MLC Super has launched a retirement income solution into the increasingly competitive retirement market but is rolling it out through its advised channel first before an expected expansion to master trust members.
“We see retirement income as essential to the purpose of super and we do think the industry has focused a lot on the accumulation phase and really treated the accumulation phase and the decumulation phase as quite separate products and separate phases of the super journey,” Ashton Jones, director of customer innovation at MLC parent company Insignia Financial, tells Investment Magazine.
“We wanted to bring retirement income back into the core focus and purpose of super, because over the next decade there’s going to be quite a profound shift in the Australian economy and superannuation itself, with more than three million Australians retiring over the next decade.”
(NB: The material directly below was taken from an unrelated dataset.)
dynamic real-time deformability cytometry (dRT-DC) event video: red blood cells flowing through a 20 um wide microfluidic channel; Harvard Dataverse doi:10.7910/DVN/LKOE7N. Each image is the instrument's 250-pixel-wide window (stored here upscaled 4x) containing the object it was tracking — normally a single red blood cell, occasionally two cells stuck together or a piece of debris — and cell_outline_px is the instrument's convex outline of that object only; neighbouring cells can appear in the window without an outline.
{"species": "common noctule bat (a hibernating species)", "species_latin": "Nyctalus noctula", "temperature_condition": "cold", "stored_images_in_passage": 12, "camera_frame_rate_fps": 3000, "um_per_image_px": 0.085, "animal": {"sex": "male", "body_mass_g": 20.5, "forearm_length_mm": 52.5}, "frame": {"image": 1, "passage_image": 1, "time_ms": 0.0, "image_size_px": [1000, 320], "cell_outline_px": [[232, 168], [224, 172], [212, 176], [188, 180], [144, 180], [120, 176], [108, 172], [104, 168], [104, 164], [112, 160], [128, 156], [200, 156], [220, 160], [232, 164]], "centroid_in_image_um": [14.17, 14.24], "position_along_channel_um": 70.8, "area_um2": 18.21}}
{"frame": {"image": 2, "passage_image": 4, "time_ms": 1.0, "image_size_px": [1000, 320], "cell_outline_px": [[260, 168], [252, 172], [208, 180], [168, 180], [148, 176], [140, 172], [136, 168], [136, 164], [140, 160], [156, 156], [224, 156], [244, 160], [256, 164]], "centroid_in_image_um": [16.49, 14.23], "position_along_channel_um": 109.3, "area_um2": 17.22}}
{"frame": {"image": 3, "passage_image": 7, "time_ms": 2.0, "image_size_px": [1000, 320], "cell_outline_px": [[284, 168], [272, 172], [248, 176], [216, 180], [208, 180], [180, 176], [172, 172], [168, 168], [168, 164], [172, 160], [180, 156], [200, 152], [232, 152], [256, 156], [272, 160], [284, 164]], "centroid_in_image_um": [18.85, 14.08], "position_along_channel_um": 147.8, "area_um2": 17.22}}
MLC Retirement Boost might be better described as a product for retirement rather than a retirement product: members can use it from their very first super contribution, and it takes advantage of the 2017 Innovative Superannuation Income Streams regulations, which gave the industry “more flexibility around how they could build and deliver retirement solutions to their members”.
The product is comparable to AMP’s MyNorth Deferred Lifetime Income account, which allows members to “accumulate wealth tax-free”, though MLC thinks their offering will be cheaper and benefit from a collaboration with TAL and Challenger on a “Centre of Excellence” that will underpin the Retirement Boost offering, including through distribution capability and support on the Challenger side and adviser tools from TAL, which will also be the insurer of the pension phase of Retirement Boost.
“The super component operates the same as a standard superannuation account, but it’s treated differently from an age pension entitlement perspective,” Jone says. “What that means is you can build up quite a significant benefit that you can access at retirement, but you can build up that benefit from your first contribution into super.”
Insignia has recently pivoted to revive the consumer-facing MLC brand, which comprises superannuation, adviser-facing platforms and asset management businesses, largely inherited from the megamerger between IOOF, NAB/MLC and ANZ OnePath.
While other funds have focused on adding retirement products to their direct-to-member investment menus, Jones says that Retirement Boost is initially slated to sit on the MLC Expand platform before being rolled out to members of the MLC master trust business – putting advisers in the hot seat at a time when it’s becoming increasingly clear that they are key to the retirement ambitions of super funds.
The Conexus Institute’s 2025 State of Super report found that retail platforms dominated competitive inflows due to their relationships with advisers, and that those platforms require new members to offset their aging member profiles. According to the report, Insignia encountered a “meaningful deterioration” in competitive super flows in FY24 by nearly $2 billion to net outflows of nearly $6 billion, “leaving them as a clear laggard in terms of competitive flows”.
Advisers play a “critical role in retirement planning and delivering high quality retirement advice”, Jones says.
“So we see retirement as really the intersection of a few important capabilities for super funds, product advice, member engagement and digital experience.”
“And in that context, we felt that the best place for us to start Retirement Boost was in Expand… But we are thinking about the full roadmap and we’re thinking about both Expand and master trust.”
It all represents the culmination of about nine months of hard work, drawing on extensive member testing and feedback from Expand’s “adviser council”.
“From the adviser’s perspective, one of the key insights we had over 50 per cent of our Expand advisers were using or considering lifetime income solutions, but there were quite a lot of barriers, like the fact that they’re not well integrated on platforms today,” Jones said.
“It’s not easy to implement them, and while [advisers] can see the benefits of them, particularly from an Age Pension perspective, and giving confidence to spend, those barriers were limiting their take-up and consideration of the solution.
“From a member perspective, they said they’d more actively consider these types of solutions if they were embedded in something that was familiar to them. So rather than this being positioned as a completely separate product or solution, we wanted it to be an extension of things that they’re familiar with – like superannuation, or existing pension products.”